- **文本段落**:
====

國立中山大學,National Sun Yat-sen University,學位論文,thesis/dissertation,應用生成對抗網路於十類圖片辨識,Ten Classes of Image Recognition Using Generative Adversarial Networks

論文名稱 Title	應用生成對抗網路於十類圖片辨識 Ten Classes of Image Recognition Using Generative Adversarial Networks
系所名稱 Department	資訊工程學系 Department of Computer Science and Engineering
畢業學年期 Year, semester	105 學年度第 2 學期 The spring semester of Academic Year 105	語文別 Language	中文 Chinese
學位類別 Degree	碩士 Master	頁數 Number of pages	60
研究生 Author	詹佳憲 Chia-hsien Chan
指導教授 Advisor	陳嘉平 Chia-Ping Chen
召集委員 Convenor	王新民 Hsin-Min Wang
口試委員 Advisory Committee	禹良治, 蕭勝夫, 吳宗憲 Liang-Chih Yu; Shen-Fu Hsiao; Chung-Hsien Wu
口試日期 Date of Exam	2017-07-21	繳交日期 Date of Submission	2017-08-21
關鍵字 Keywords	生成對抗網路、對抗學習、全卷積神經網路、圖像辨識、深度卷積生成對抗網路 adversarial training, image recognition, generative adversarial netwoeks, all convolutional net, deep convolutional generative adversarial netwoeks
統計 Statistics	本論文已被瀏覽 5662 次，被下載 5 次 The thesis/dissertation has been browsed 5662 times, has been downloaded 5 times.

====

- **資料內容**:
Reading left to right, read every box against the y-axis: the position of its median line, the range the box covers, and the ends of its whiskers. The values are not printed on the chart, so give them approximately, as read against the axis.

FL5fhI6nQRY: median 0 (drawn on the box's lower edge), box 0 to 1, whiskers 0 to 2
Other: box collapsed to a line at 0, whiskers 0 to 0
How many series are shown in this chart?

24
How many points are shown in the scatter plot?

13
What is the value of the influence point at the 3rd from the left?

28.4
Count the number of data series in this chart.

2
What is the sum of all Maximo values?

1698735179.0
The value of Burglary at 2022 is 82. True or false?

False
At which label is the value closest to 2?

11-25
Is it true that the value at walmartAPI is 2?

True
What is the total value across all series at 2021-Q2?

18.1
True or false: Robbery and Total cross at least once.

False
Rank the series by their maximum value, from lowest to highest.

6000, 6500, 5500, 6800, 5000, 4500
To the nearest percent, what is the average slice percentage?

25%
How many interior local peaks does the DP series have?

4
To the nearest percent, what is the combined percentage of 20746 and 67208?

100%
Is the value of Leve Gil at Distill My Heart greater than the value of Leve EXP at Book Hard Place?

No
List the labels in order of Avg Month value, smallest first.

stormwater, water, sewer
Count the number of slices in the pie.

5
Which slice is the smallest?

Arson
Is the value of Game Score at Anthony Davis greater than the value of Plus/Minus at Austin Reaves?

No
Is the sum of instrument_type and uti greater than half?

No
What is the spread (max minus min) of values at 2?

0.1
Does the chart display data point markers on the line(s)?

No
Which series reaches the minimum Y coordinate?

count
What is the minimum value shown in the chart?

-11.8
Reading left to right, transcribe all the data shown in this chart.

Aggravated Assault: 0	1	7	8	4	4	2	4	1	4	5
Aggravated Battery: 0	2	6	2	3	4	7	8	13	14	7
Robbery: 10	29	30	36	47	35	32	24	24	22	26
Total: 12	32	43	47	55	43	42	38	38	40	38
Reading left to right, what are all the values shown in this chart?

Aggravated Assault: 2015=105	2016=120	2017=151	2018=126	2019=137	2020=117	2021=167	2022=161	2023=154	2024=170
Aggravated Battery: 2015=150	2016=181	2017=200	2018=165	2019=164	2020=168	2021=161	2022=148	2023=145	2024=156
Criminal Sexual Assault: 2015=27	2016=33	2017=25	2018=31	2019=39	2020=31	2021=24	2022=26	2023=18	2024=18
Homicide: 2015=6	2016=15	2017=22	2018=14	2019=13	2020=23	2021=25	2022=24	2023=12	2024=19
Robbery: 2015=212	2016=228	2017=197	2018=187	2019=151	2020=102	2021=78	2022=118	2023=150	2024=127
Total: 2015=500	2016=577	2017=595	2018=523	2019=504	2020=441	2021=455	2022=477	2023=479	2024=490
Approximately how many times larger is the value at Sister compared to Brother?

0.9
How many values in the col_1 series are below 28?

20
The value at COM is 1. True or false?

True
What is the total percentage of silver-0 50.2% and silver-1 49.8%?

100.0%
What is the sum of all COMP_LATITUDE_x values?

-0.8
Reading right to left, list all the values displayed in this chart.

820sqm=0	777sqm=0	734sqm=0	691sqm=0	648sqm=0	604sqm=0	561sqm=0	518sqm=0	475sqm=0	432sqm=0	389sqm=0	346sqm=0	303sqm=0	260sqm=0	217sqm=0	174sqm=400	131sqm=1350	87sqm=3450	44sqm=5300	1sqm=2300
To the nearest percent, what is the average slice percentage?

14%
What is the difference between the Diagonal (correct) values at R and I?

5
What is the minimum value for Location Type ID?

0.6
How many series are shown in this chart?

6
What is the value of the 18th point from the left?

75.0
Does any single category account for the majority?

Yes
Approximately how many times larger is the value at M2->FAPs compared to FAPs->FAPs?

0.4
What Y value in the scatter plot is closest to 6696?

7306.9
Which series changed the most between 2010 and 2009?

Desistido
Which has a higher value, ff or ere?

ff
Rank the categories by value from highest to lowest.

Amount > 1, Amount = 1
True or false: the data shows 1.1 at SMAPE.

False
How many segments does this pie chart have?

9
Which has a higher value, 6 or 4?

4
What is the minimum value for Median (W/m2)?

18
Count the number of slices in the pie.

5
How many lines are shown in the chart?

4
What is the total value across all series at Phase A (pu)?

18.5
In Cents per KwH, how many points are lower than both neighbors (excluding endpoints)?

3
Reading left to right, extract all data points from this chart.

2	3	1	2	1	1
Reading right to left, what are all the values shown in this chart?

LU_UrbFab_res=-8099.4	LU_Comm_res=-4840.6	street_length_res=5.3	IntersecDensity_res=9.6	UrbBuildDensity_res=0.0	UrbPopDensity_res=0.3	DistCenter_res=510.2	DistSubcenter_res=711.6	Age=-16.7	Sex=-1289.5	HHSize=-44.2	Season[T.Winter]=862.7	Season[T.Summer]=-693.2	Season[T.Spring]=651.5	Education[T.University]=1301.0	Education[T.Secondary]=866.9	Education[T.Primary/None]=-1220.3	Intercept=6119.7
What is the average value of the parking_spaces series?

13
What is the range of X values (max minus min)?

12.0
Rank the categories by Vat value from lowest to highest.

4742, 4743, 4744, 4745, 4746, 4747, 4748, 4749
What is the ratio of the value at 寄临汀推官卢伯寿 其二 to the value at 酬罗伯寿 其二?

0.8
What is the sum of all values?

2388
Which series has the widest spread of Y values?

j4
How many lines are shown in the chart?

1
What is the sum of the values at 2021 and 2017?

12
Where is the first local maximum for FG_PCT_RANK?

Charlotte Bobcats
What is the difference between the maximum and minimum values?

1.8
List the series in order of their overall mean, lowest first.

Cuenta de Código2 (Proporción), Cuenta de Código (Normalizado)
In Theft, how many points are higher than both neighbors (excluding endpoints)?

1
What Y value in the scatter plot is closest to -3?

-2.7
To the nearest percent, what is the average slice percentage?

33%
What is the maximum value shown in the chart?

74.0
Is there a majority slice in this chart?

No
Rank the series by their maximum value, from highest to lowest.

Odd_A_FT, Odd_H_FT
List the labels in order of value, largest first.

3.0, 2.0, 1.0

====

- **任務目標**:
請依據上方的論文資訊頁，回答以下問題：
1. 本論文的指導教授是誰？
2. 本論文的口試日期為何？
3. 本論文共有多少頁？

- **作答內容**:
1. 陳嘉平（Chia-Ping Chen）
2. 2017-07-21
3. 60頁